How on Earth he knew I had any affinity to animal rights I will never know—I had painstakingly avoided any mention of any such thing—but I do know that my stomach tightened immediately into a knot. To make matters worse, at that moment his two sons leapt from the table, tore into the den, slammed the door behind them, and turned on the TV, cranking up the volume presumably to drown out what was to follow. At the same instant, his wife nervously picked up some dishes and scurried into the kitchen. As I watched the door close behind her and heard the water begin to run, I had a sinking sensation. They had—there was no mistaking it—left me alone with him.
I was, to put it bluntly, terrified. Under the circumstances, a wrong move now could be disastrous. Trying to center myself, I tried to find some semblance of inner calm by watching my breath, but this I could not do—for the very simple reason that there wasn't any to watch.

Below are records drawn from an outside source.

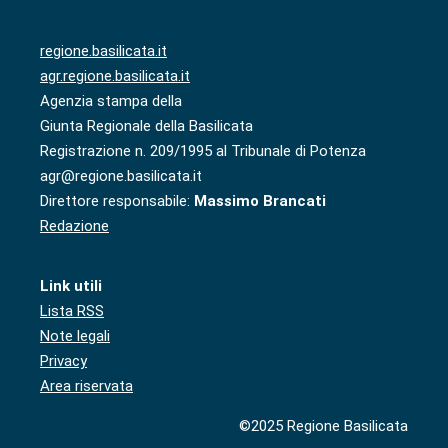
regione.basilicata.it
agr.regione.basilicata.it
Agenzia stampa della
Giunta Regionale della Basilicata
Registrazione n. 209/1995 al Tribunale di Potenza
agr@regione.basilicata.it
Direttore responsabile:
Massimo Brancati
Redazione
Link utili
Lista RSS
Note legali
Privacy
Area riservata
©2025 Regione Basilicata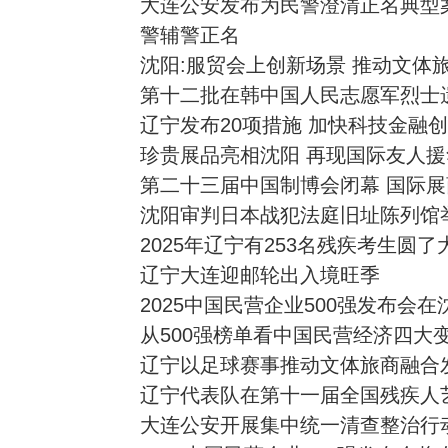
大连公安发布为民警澄清正名典型案例
警辅警正名
沈阳:服贸会上创新场景 推动文体
第十二批在韩中国人民志愿军烈士
辽宁发布20项措施 加快科技金融
珍贵展品亮相沈阳 再现国际友人
第二十三届中国制博会闭幕 国际
沈阳审判日本战犯法庭旧址陈列馆
2025年辽宁有253名残疾考生圆了
辽宁大连迎邮轮出入境旺季
2025中国民营企业500强发布会
从500强榜单看中国民营经济四大
辽宁以足球赛事推动文体旅商融合
辽宁代表队在第十一届全国残疾人
大连公安开展集中统一清查整治行动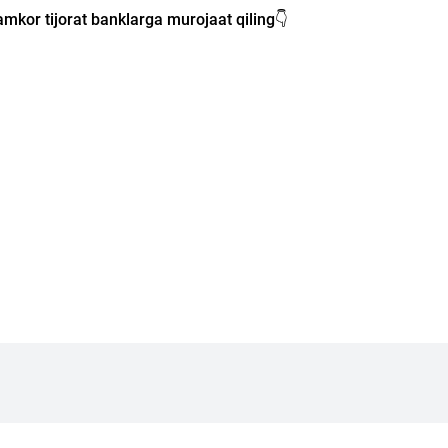
mkor tijorat banklarga murojaat qiling👇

“What are they saying that's so upsetting to you?” I said finally, pronouncing the words carefully and distinctly, trying not to show my terror. I was trying very hard at that moment to disassociate myself from the animal rights movement, a force in our society of which he, evidently, was not overly fond.
“They accuse me of mistreating my stock,” he growled.
“Why would they say a thing like that?” I answered, knowing full well, of course, why they would, but thinking mostly about my own survival. His reply, to my surprise, while angry, was actually quite articulate. He told me precisely what animal rights groups were saying about operations like his, and exactly why they were opposed to his way of doing things. Then, without pausing, he launched into a tirade about how he didn't like being called cruel, and they didn't know anything about the business he was in, and why couldn't they mind their own business.
As he spoke, the knot in my stomach relaxed, because it was becoming clear—and I was glad of it—that he meant me no harm, but just needed to vent. Part of his frustration, it seemed, was that, even though he didn't like doing some of the things he did to the animals—cooping them up in such small cages, using so many drugs, taking the babies away from their mothers so quickly after their births—he didn't see that he had any choice. He would be at a disadvantage and unable to compete economically if he didn't do things that way. This is how it's done today, he told me, and he had to do it too. He didn't like it, but he liked even less being blamed for doing what he had to do in order to feed his family.
As it happened, I had, just the week before, been at a much larger hog operation, where I learned that it was part of their business strategy to try to put people like my host out of business by going full-tilt into the mass production of assembly-line pigs so that small farmers wouldn't be able to keep up.